Improving Diffusion Language Model Decoding through Joint Search in Generation Order and Token Space
This work addresses decoding inefficiencies in Diffusion Language Models for tasks like mathematical reasoning and coding, representing an incremental improvement over existing methods.
The paper tackled the problem of limited exploration in decoding trajectories for Diffusion Language Models by introducing Order-Token Search, which jointly searches over generation order and token values, resulting in absolute performance gains of 3.1% to 7.9% on benchmarks like GSM8K and HumanEval.
Diffusion Language Models (DLMs) offer order-agnostic generation that can explore many possible decoding trajectories. However, current decoding methods commit to a single trajectory, limiting exploration in trajectory space.

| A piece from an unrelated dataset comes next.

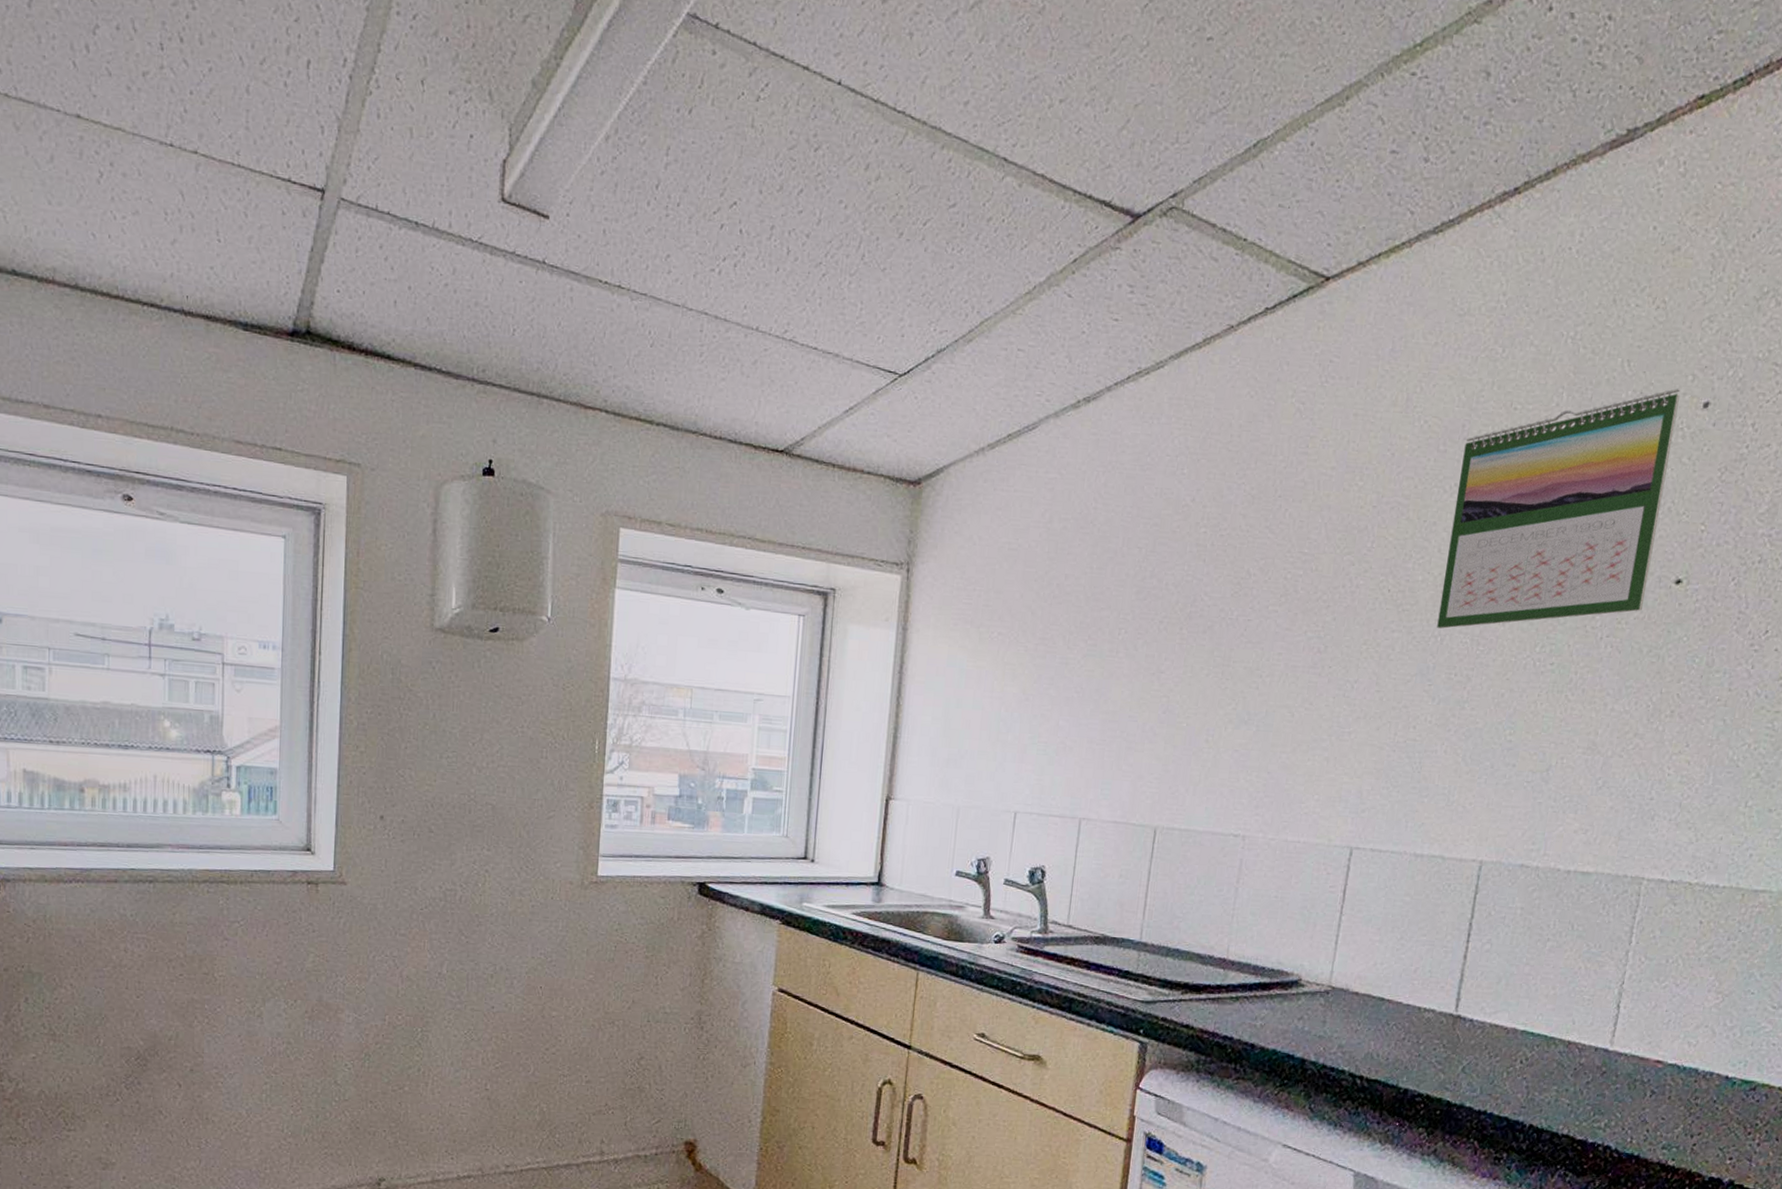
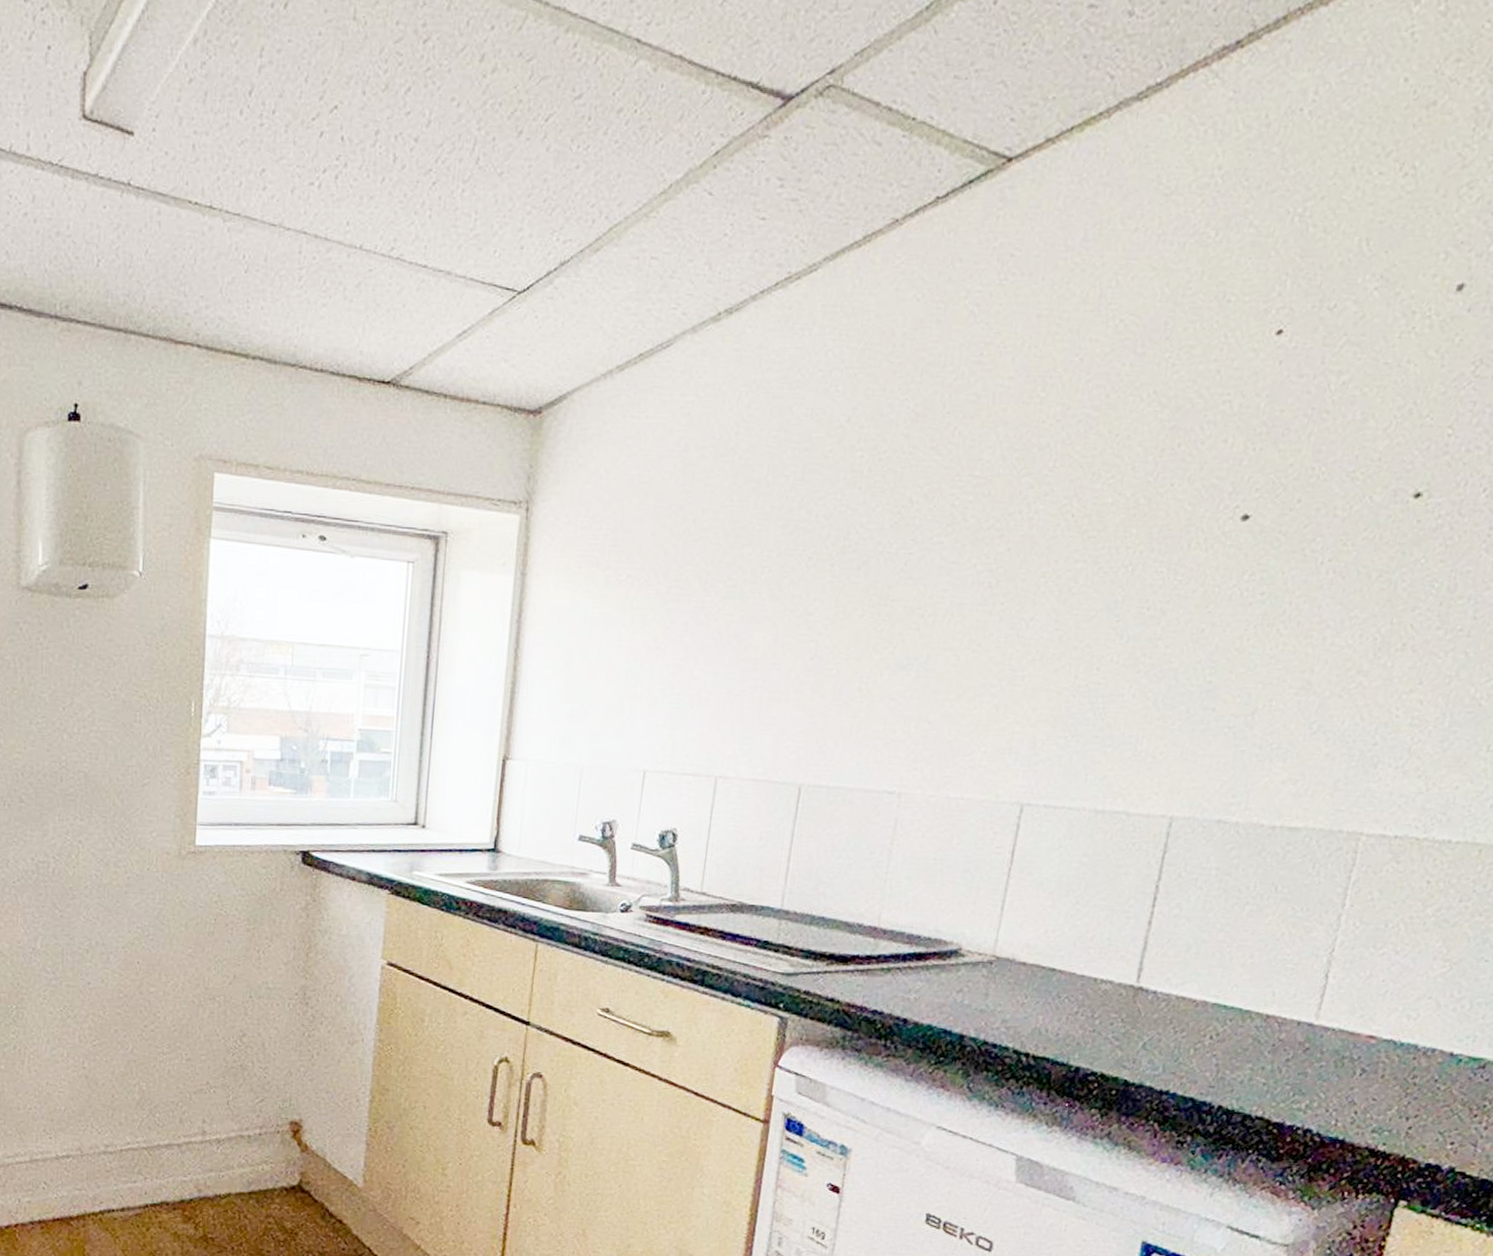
calendar: present [1437,389,1681,629] -> none [1128,270,1430,557]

We introduce Order-Token Search to explore this space through jointly searching over generation order and token values. Its core is a likelihood estimator that scores denoising actions, enabling stable pruning and efficient exploration of diverse trajectories. Across mathematical reasoning and coding benchmarks, Order-Token Search consistently outperforms baselines on GSM8K, MATH500, Countdown, and HumanEval (3.1%, 3.8%, 7.9%, and 6.8% absolute over backbone), matching or surpassing diffu-GRPO post-trained d1-LLaDA. Our work establishes joint search as a key component for advancing decoding in DLMs.